Available data section start

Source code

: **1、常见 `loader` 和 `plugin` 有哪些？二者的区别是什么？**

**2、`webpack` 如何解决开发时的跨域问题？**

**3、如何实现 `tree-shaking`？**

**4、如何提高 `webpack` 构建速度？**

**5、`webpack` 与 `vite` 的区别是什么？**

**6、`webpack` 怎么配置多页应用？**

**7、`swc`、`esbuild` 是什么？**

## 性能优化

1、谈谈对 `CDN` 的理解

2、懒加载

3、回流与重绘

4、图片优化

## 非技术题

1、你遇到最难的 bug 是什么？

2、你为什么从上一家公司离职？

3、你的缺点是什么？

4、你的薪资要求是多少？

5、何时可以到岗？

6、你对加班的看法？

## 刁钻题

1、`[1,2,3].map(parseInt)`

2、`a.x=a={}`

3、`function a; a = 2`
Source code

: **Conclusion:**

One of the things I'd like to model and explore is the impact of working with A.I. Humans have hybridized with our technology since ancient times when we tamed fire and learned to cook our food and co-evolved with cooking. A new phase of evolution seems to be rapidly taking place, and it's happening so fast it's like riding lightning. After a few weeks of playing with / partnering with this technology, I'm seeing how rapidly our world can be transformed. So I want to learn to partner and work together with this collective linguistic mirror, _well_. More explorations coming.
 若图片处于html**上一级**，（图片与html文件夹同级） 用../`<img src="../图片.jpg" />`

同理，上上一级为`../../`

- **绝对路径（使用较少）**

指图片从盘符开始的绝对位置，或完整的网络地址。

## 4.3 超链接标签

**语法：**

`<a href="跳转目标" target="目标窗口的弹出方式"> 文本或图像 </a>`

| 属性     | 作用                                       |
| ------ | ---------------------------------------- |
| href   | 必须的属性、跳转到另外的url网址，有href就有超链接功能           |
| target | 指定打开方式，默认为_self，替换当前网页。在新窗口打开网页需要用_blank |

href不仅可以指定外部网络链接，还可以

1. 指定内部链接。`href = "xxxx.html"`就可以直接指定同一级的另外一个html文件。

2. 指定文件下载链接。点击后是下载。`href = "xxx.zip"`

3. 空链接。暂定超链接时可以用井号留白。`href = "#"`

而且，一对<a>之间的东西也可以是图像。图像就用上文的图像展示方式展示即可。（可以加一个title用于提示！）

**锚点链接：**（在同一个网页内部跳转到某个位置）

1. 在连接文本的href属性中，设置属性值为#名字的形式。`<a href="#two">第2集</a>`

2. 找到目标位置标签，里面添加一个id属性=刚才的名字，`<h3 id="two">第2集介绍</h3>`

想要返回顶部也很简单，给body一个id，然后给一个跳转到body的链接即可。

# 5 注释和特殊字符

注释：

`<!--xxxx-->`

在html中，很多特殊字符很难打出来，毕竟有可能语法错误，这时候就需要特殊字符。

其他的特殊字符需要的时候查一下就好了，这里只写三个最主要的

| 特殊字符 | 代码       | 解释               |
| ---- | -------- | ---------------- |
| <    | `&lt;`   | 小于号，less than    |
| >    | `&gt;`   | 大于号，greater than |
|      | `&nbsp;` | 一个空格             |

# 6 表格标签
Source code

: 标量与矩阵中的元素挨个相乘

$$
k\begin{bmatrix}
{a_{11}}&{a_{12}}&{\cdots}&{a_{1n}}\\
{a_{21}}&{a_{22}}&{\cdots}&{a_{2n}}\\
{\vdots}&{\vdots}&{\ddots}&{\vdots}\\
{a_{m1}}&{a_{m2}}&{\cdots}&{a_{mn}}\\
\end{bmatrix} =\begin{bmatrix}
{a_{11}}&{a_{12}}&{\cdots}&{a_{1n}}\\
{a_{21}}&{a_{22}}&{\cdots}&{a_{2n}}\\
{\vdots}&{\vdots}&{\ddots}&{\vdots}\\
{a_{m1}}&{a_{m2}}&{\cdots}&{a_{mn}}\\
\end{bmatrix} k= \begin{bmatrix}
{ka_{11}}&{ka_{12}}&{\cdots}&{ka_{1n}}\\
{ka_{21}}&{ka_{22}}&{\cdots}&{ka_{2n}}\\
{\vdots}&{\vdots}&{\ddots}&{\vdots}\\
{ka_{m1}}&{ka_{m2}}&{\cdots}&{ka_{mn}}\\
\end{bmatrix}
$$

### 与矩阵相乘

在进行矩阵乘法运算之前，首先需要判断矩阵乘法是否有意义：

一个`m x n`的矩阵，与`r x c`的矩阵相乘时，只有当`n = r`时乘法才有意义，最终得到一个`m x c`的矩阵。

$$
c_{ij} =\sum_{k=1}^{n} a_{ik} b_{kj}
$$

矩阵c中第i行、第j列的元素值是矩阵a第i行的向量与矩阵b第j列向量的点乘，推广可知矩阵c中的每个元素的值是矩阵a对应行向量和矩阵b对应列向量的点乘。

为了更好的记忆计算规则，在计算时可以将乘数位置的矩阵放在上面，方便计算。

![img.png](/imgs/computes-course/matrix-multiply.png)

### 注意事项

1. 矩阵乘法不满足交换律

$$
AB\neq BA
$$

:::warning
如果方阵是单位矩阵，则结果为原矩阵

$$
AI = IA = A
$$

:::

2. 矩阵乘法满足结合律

Available data section end

▸ What is needed
An exact copy of the lines from the one with "指图片从盘符开始的绝对位置，或完整的网络地址。" through the last line of the listing is the whole answer.

▸ Task answer
指图片从盘符开始的绝对位置，或完整的网络地址。

## 4.3 超链接标签

**语法：**

`<a href="跳转目标" target="目标窗口的弹出方式"> 文本或图像 </a>`

| 属性     | 作用                                       |
| ------ | ---------------------------------------- |
| href   | 必须的属性、跳转到另外的url网址，有href就有超链接功能           |
| target | 指定打开方式，默认为_self，替换当前网页。在新窗口打开网页需要用_blank |

href不仅可以指定外部网络链接，还可以

1. 指定内部链接。`href = "xxxx.html"`就可以直接指定同一级的另外一个html文件。

2. 指定文件下载链接。点击后是下载。`href = "xxx.zip"`

3. 空链接。暂定超链接时可以用井号留白。`href = "#"`

而且，一对<a>之间的东西也可以是图像。图像就用上文的图像展示方式展示即可。（可以加一个title用于提示！）

**锚点链接：**（在同一个网页内部跳转到某个位置）

1. 在连接文本的href属性中，设置属性值为#名字的形式。`<a href="#two">第2集</a>`

2. 找到目标位置标签，里面添加一个id属性=刚才的名字，`<h3 id="two">第2集介绍</h3>`

想要返回顶部也很简单，给body一个id，然后给一个跳转到body的链接即可。

# 5 注释和特殊字符

注释：

`<!--xxxx-->`

在html中，很多特殊字符很难打出来，毕竟有可能语法错误，这时候就需要特殊字符。

其他的特殊字符需要的时候查一下就好了，这里只写三个最主要的

| 特殊字符 | 代码       | 解释               |
| ---- | -------- | ---------------- |
| <    | `&lt;`   | 小于号，less than    |
| >    | `&gt;`   | 大于号，greater than |
|      | `&nbsp;` | 一个空格             |

# 6 表格标签
Source code

: 标量与矩阵中的元素挨个相乘

$$
k\begin{bmatrix}
{a_{11}}&{a_{12}}&{\cdots}&{a_{1n}}\\
{a_{21}}&{a_{22}}&{\cdots}&{a_{2n}}\\
{\vdots}&{\vdots}&{\ddots}&{\vdots}\\
{a_{m1}}&{a_{m2}}&{\cdots}&{a_{mn}}\\
\end{bmatrix} =\begin{bmatrix}
{a_{11}}&{a_{12}}&{\cdots}&{a_{1n}}\\
{a_{21}}&{a_{22}}&{\cdots}&{a_{2n}}\\
{\vdots}&{\vdots}&{\ddots}&{\vdots}\\
{a_{m1}}&{a_{m2}}&{\cdots}&{a_{mn}}\\
\end{bmatrix} k= \begin{bmatrix}
{ka_{11}}&{ka_{12}}&{\cdots}&{ka_{1n}}\\
{ka_{21}}&{ka_{22}}&{\cdots}&{ka_{2n}}\\
{\vdots}&{\vdots}&{\ddots}&{\vdots}\\
{ka_{m1}}&{ka_{m2}}&{\cdots}&{ka_{mn}}\\
\end{bmatrix}
$$

### 与矩阵相乘

在进行矩阵乘法运算之前，首先需要判断矩阵乘法是否有意义：

一个`m x n`的矩阵，与`r x c`的矩阵相乘时，只有当`n = r`时乘法才有意义，最终得到一个`m x c`的矩阵。

$$
c_{ij} =\sum_{k=1}^{n} a_{ik} b_{kj}
$$

矩阵c中第i行、第j列的元素值是矩阵a第i行的向量与矩阵b第j列向量的点乘，推广可知矩阵c中的每个元素的值是矩阵a对应行向量和矩阵b对应列向量的点乘。

为了更好的记忆计算规则，在计算时可以将乘数位置的矩阵放在上面，方便计算。

![img.png](/imgs/computes-course/matrix-multiply.png)

### 注意事项

1. 矩阵乘法不满足交换律

$$
AB\neq BA
$$

:::warning
如果方阵是单位矩阵，则结果为原矩阵

$$
AI = IA = A
$$

:::

2. 矩阵乘法满足结合律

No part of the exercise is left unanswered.